**WHAT THE TASK ASKS**
Tally the lines of the records that contain the string "aparición", treating uppercase and lowercase letters as distinct. Reply with the number alone.

**INPUT MATERIAL**
:::

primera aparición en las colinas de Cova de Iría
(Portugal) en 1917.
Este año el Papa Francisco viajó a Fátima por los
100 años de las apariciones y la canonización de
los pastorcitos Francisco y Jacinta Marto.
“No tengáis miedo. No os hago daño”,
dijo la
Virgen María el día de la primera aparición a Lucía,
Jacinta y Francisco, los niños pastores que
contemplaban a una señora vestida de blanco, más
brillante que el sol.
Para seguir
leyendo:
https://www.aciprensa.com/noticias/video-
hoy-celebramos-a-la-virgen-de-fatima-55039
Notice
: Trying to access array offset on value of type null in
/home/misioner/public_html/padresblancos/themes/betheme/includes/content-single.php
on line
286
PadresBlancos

:::

**EXERCISE SOLUTION**
2